● **Exercise task**: Locate every line in the records below that contains the string "date", treating uppercase and lowercase as distinct, and copy each such line in full.

● **Source material**:
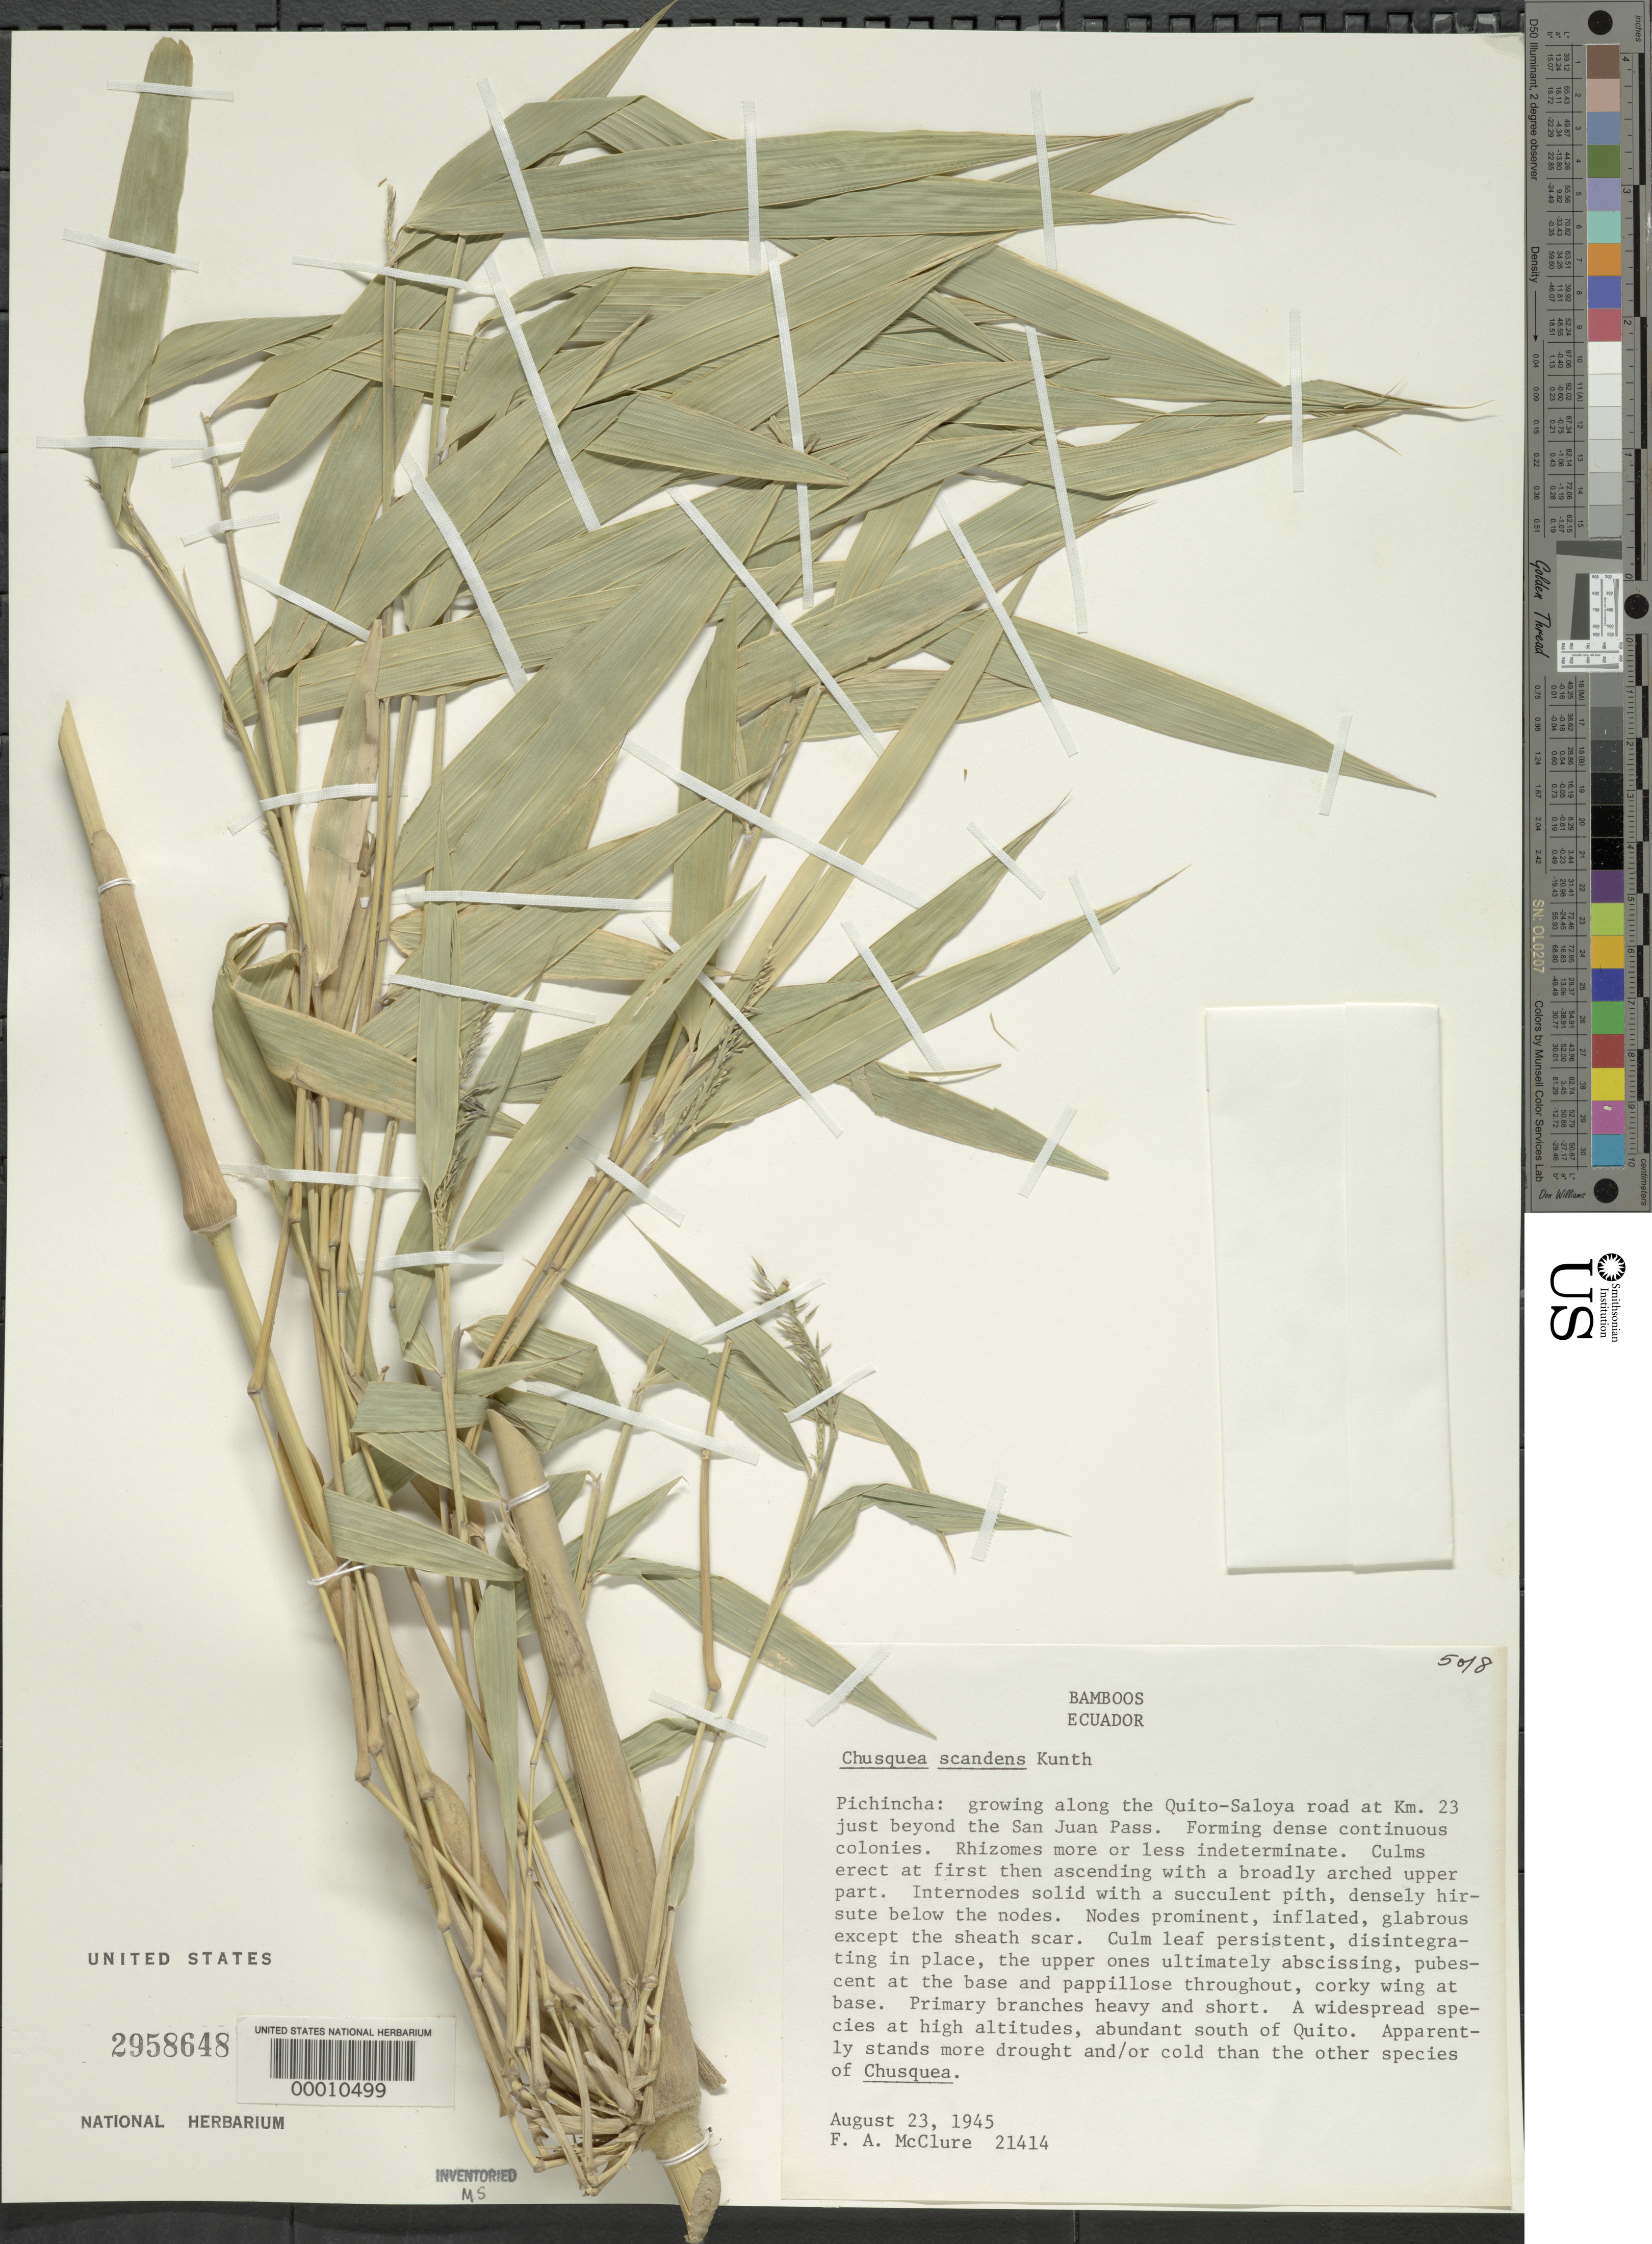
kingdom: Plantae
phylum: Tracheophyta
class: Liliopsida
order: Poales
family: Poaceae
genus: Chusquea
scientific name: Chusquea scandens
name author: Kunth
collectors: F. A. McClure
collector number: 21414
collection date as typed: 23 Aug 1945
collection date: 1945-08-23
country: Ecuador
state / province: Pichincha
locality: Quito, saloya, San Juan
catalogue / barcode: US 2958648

● **Result of this exercise**:
collection date as typed: 23 Aug 1945
collection date: 1945-08-23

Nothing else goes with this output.